O Google, contudo, tem alegado que a remoção da comunidade antes da aprovação do Marco violaria a liberdade de expressão dos usuários.
Para Fux, a remoção de conteúdos considerados ofensivos ou irregulares deve ser imediata, a partir do momento em que há notificação da plataforma. O magistrado ainda fez referência a uma necessidade de responsabilização das plataformas diante de conteúdos publicados em seus meios.
Ele também apontou para uma incompatibilidade da ausência de responsabilidade e direitos fundamentais. “Não é possível um regime de responsabilidade civil que exonere amplamente as empresas de atuarem no limite de suas possibilidades para a preservação de direitos fundamentais lesados em razão de conteúdos publicados em suas plataformas”, afirmou.
Para o ministro, diante de publicações “obviamente ofensivas”, a empresa tem “o dever de indisponibilizar o conteúdo na referida comunidade”. Fux ressaltou a ausência de responsabilidade das plataformas e a insuficiência do regime vigente: “A calibração adequada de interesses supostamente conflitantes depende de imposição de obrigações aos intermediários”.
Outras duas ações são discutidas em conjunto no Supremo:
- Recurso do Facebook que questiona se o artigo 19 do Marco Civil da Internet é constitucional (sob a relatoria de Dias Toffoli)
- Ação que questiona se o Marco Civil da Internet pode ser usado para fundamentar ordens de suspensão de aplicativos (relatoria original da ministra aposentada Rosa Weber)
O Marco aguardava julgamento havia sete anos.
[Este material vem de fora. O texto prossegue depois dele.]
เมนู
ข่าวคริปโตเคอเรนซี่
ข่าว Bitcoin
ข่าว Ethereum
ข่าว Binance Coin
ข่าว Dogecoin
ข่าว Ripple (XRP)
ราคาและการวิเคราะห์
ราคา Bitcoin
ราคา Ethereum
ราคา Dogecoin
Os processos entraram e saíram da pauta três vezes. Na última, foram adiados depois de pedido da Câmara dos Deputados, devido à previsão de votação do PL das Fake News, enterrado em abril após a pressão das plataformas e de parlamentares bolsonaristas.
Fux foi outro integrante do STF a criticar a chamada tese da autorregulação das redes sociais. Segundo ele, as empresas de tecnologia também têm interesses políticos e financeiros, não havendo razão para supor que eles serão colocados em segundo plano em prol do interesse público.
A proposta apresentada pelo magistrado é que as plataformas sejam obrigadas a remover imediatamente publicações questionadas pelos usuários e, se discordarem da necessidade de remoção, que acionem a Justiça para obter autorização para disponibilizar novamente o conteúdo.
Outra medida sugerida envolve a criação de canais “eficientes, funcionais e sigilosos” para usuários denunciarem publicações que ofendam a honra, a imagem e a privacidade de terceiros, como injúria, calúnia e difamação. Para Fux, se as publicações ilícitas forem impulsionadas mediante pagamento, as plataformas têm obrigação de removê-las sem notificação.
“Conteúdos lesivos de direitos fundamentais, tais como fake news, discurso de ódio ou mesmo difamatórios, podem gerar engajamento substancialmente maior do que conteúdos lícitos e verdadeiros”, alertou o ministro.